● **Things to do**:
1. In the Everglades restoration page, how many acres of treatment wetlands have the State and Federal governments constructed?
2. Retype the Everglades restoration page between "Why is it Important" and "and wood stork.", inclusive.
BEGIN Source text
Florida Everglades

Why is it Important to Restore the Everglades?

Restoring America's Everglades

Recognized worldwide as a unique and treasured landscape, the Everglades is a one-of-a-kind network of natural resources that makes up the largest wilderness east of the Mississippi River, and the largest subtropical wilderness in the United States. The Everglades ecosystem:

  • has helped shape the natural heritage, culture, and economy of Florida and the Nation
  • is a unique mosaic of sawgrass marshes, freshwater ponds, prairies and forested uplands that support rich plant and wildlife communities
  • is renowned for its wading birds and wildlife
  • is home to dozens of threatened or endangered species, such as the Florida panther, American crocodile, snail kite and wood stork.

Since 2009, the Obama Administration has reinvigorated federal leadership in Everglades restoration by:

  • significantly increasing federal investment, constructing critical projects, and partnering with the state of Florida, Indian tribes, local communities, and local ranchers and farmers on restoration measures
  • investing more than $1.5 billion in Everglades projects and initiatives that will provide jobs and help protect natural resources
  • investing about $900 million to jump start key construction projects that will restore water flow and essential habitat. 

Comprehensive Everglades Restoration Plan (A partnership of the US Army Corps of Engineers, South Florida Water Management District and many other federal, state, local and tribal partners.) Exit

Restoring Water Quality

Problem Statement

Phosphorus in agricultural and stormwater runoff has degraded water quality in the Everglades since the 1960s. The natural plant and animal communities for which the Everglades are known developed under very low phosphorus conditions. High phosphorus causes impacts in the Everglades such as:

  • loss of the natural communities of algae that are defining characteristics of the Everglades
  • loss of water dissolved oxygen that fish need
  • changes in the native plant communities that result in a loss of the open water areas where wading birds feed.

By 1990 over 40,000 acres of the public Everglades were estimated to be impacted. Better water quality will support tourism, recreation, and wildlife, and protect the Everglades for future generations.  Extensive efforts were initiated in the 1990s to protect the Everglades from further degradation caused by phosphorus:

  • farmers have implemented best management practices to reduce phosphorus before the water leaves the farm
  • the State and Federal governments have constructed about 57,000 acres of treatment wetlands (called Stormwater Treatment Areas, or STAs) that remove phosphorus before the water is discharged into the Everglades. This $1 billion effort to treat large volumes of water down to the very low phosphorus level (10 parts per billion) that is needed to protect all of the Everglades is an unprecedented restoration effort.
  • the STAs have permits required under the Clean Water Act that limit how much phosphorus can be discharged.
END Source text
BEGIN Data below
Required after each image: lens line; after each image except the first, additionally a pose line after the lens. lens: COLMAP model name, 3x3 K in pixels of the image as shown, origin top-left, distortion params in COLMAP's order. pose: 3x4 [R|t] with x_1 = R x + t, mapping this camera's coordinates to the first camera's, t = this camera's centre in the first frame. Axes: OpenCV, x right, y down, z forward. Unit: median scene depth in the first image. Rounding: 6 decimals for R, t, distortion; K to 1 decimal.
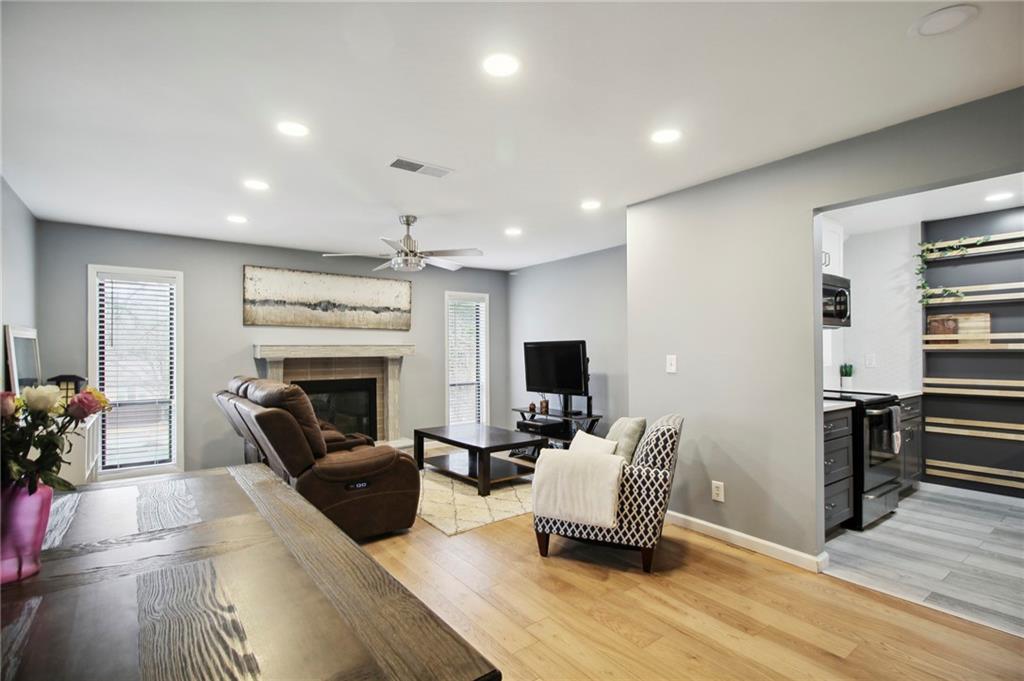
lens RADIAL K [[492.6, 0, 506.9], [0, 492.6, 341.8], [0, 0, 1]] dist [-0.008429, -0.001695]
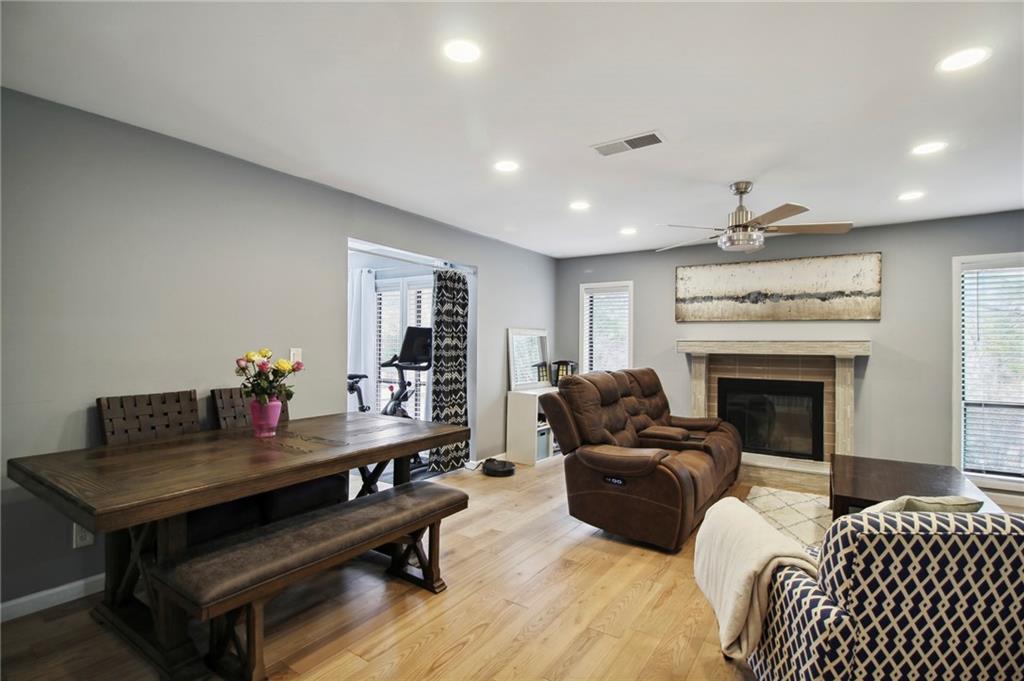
END Data below
● **Exercise answers**:
1. About 57,000 acres.

2.
Why is it Important to Restore the Everglades?

Restoring America's Everglades

Recognized worldwide as a unique and treasured landscape, the Everglades is a one-of-a-kind network of natural resources that makes up the largest wilderness east of the Mississippi River, and the largest subtropical wilderness in the United States. The Everglades ecosystem:

  • has helped shape the natural heritage, culture, and economy of Florida and the Nation
  • is a unique mosaic of sawgrass marshes, freshwater ponds, prairies and forested uplands that support rich plant and wildlife communities
  • is renowned for its wading birds and wildlife
  • is home to dozens of threatened or endangered species, such as the Florida panther, American crocodile, snail kite and wood stork.